A ideia é que através de uma Proteção Regulatória do Dossiê de Testes (PRDT), a farmacêutica consiga mais garantias que vão além da patente. De acordo com a Interfama, a PRDT se preocupa com o pacote de dados associado à segurança e à eficácia de um produto e não só sobre a invenção em si, e é considerada importante regulação para que o país seja mais atrativo às pesquisas.

Parcerias, PDPs, Complexo e custos

Outro ponto considerado importante são as transferências tecnológicas, através das Parcerias para o Desenvolvimento Produtivo (PDP), e a formação de políticas públicas que vão além da compra de medicamentos. É o caso, por exemplo, do Complexo Econômico-Industrial da Saúde, bandeira do atual Governo para tornar o país menos dependente do mercado externo de fabricantes de medicamentos e insumos.

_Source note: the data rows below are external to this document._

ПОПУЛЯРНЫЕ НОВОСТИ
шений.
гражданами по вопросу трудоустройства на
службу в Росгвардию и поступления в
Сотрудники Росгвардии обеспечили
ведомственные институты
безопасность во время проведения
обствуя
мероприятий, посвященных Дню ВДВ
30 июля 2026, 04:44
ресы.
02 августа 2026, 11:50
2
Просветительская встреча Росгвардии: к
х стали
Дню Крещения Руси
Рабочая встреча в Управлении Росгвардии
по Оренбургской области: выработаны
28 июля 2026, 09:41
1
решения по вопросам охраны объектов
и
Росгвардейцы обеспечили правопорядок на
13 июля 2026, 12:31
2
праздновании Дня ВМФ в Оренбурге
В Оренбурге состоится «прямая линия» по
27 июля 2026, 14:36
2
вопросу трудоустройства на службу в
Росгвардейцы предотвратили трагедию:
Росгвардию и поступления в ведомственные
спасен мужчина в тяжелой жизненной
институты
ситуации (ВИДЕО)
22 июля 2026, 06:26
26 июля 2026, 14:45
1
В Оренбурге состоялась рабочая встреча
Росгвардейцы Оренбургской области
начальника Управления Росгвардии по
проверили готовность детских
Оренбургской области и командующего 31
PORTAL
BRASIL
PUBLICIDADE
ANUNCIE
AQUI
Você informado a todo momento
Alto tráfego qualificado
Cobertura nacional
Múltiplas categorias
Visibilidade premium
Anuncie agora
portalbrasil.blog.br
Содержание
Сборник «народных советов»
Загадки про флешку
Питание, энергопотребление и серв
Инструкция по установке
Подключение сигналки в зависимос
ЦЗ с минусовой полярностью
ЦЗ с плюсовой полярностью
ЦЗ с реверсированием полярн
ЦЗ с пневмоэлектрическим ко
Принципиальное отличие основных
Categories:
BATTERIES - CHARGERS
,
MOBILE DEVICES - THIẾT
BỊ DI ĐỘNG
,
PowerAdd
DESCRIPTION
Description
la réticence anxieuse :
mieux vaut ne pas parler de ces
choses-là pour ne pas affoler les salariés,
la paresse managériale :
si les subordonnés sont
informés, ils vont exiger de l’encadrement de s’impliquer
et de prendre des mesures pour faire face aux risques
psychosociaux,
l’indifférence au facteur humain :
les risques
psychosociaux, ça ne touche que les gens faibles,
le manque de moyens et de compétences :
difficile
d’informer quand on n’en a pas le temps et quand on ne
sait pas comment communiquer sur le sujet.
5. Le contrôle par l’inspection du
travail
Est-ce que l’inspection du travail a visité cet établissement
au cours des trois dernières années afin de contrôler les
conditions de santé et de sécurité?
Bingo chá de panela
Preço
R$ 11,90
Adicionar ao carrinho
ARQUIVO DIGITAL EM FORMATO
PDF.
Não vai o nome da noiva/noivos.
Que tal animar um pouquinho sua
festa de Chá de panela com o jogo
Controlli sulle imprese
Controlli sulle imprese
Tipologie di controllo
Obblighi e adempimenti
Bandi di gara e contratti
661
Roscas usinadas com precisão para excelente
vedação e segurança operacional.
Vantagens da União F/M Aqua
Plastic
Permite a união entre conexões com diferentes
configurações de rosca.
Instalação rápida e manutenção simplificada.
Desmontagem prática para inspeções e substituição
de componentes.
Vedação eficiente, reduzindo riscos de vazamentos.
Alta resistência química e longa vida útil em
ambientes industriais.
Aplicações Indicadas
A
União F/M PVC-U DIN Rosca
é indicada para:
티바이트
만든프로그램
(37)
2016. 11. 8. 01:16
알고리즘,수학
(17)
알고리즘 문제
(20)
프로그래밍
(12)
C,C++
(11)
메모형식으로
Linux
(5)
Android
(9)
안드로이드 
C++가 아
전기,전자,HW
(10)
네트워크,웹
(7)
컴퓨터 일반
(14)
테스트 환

“Temos toda condição de fazer isso, do ponto de vista de sistema de saúde organizado, demanda populacional, liderança que o país tem na região, qualidade dos pesquisadores que formamos e exportamos. O desenvolvimento do Complexo, que é a grande marca da gestão da ministra Nísia, tem um enorme potencial de desenvolvimento econômico, científico e tecnológico com benefício social”, explica o pesquisador e membro da FGV-Saúde, Adriano Massuda.

A reforma tributária também pode colaborar com a relação das indústrias farmacêuticas com a saúde pública, já que pode contribuir com a redução dos custos de medicamentos. Tramitando no Congresso Nacional – ela foi aprovada no Senado na quarta-feira, 8, e agora volta para última apreciação da Câmara -, a perspectiva é que avance em breve, trazendo mais economia aos cofres públicos e ao bolso do cidadão.

“É um absurdo o tanto de imposto que pagamos no Brasil. Medicamentos hoje tem talvez uma das maiores cargas tributárias do mundo. Para algumas terapias avançadas estamos falando da ordem de 46% de imposto de um produto. A reforma está aí e está corrigindo isso, medicamentos tem uma alíquota reduzida de 60% até 100%. Medicamento não é um bem que a sociedade quer comprar, é um bem necessário”, afirma Renato Porto, presidente da Interfarma.

Apesar de ter muito a avançar, a movimentação do Executivo e Legislativo devem colaborar para que a indústria faça mais pela saúde pública. Contudo, é preciso manter o diálogo e a boa relação com todos os órgãos e empresas do setor, para que possam desenvolver estratégias que colaborem com o acesso.